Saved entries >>

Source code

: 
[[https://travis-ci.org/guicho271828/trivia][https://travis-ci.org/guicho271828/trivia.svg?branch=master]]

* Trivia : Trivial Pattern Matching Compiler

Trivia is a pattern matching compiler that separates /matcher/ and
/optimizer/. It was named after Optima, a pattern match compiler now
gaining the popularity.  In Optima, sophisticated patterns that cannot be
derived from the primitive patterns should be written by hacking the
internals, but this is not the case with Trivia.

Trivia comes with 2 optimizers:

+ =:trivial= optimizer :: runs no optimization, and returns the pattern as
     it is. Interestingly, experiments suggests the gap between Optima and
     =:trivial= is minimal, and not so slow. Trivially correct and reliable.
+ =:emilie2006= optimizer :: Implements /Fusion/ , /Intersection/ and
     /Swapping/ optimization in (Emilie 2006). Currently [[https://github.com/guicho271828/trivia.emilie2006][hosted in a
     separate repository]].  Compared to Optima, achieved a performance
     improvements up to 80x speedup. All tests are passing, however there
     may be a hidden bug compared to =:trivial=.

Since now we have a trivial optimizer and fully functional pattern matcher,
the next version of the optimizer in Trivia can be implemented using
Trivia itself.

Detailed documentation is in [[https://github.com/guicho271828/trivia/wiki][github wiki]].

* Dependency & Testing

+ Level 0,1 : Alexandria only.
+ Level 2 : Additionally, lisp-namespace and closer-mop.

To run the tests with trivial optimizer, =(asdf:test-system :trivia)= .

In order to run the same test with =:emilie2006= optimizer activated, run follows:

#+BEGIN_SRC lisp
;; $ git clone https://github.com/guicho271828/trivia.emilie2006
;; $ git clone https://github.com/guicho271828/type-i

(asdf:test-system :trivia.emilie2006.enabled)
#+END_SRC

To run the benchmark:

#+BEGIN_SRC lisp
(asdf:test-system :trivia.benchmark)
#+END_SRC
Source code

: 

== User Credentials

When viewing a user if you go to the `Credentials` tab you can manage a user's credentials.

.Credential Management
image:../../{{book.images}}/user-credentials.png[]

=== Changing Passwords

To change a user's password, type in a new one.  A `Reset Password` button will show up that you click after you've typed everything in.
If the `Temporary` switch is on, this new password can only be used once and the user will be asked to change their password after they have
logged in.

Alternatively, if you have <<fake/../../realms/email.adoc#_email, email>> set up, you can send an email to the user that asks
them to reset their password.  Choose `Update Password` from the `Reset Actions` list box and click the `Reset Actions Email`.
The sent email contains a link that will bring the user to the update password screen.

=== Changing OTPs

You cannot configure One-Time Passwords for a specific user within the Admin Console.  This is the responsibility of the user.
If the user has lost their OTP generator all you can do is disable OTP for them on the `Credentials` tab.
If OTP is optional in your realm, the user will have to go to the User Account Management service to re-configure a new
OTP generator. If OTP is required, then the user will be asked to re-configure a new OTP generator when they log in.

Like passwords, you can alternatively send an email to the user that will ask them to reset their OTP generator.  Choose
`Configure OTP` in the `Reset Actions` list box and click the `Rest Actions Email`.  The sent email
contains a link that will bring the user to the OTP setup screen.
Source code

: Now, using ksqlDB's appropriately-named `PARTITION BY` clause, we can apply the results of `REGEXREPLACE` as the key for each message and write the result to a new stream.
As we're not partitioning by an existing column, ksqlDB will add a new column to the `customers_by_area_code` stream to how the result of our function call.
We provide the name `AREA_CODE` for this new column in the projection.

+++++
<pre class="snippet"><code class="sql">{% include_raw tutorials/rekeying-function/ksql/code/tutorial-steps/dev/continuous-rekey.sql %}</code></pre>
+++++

WHAT IS EXPECTED >> Repeat exactly the lines of the data from the first one through the line with "may be a hidden", both of them included.

WRITTEN RESPONSE >>
Source code

: 
[[https://travis-ci.org/guicho271828/trivia][https://travis-ci.org/guicho271828/trivia.svg?branch=master]]

* Trivia : Trivial Pattern Matching Compiler

Trivia is a pattern matching compiler that separates /matcher/ and
/optimizer/. It was named after Optima, a pattern match compiler now
gaining the popularity.  In Optima, sophisticated patterns that cannot be
derived from the primitive patterns should be written by hacking the
internals, but this is not the case with Trivia.

Trivia comes with 2 optimizers:

+ =:trivial= optimizer :: runs no optimization, and returns the pattern as
     it is. Interestingly, experiments suggests the gap between Optima and
     =:trivial= is minimal, and not so slow. Trivially correct and reliable.
+ =:emilie2006= optimizer :: Implements /Fusion/ , /Intersection/ and
     /Swapping/ optimization in (Emilie 2006). Currently [[https://github.com/guicho271828/trivia.emilie2006][hosted in a
     separate repository]].  Compared to Optima, achieved a performance
     improvements up to 80x speedup. All tests are passing, however there
     may be a hidden bug compared to =:trivial=.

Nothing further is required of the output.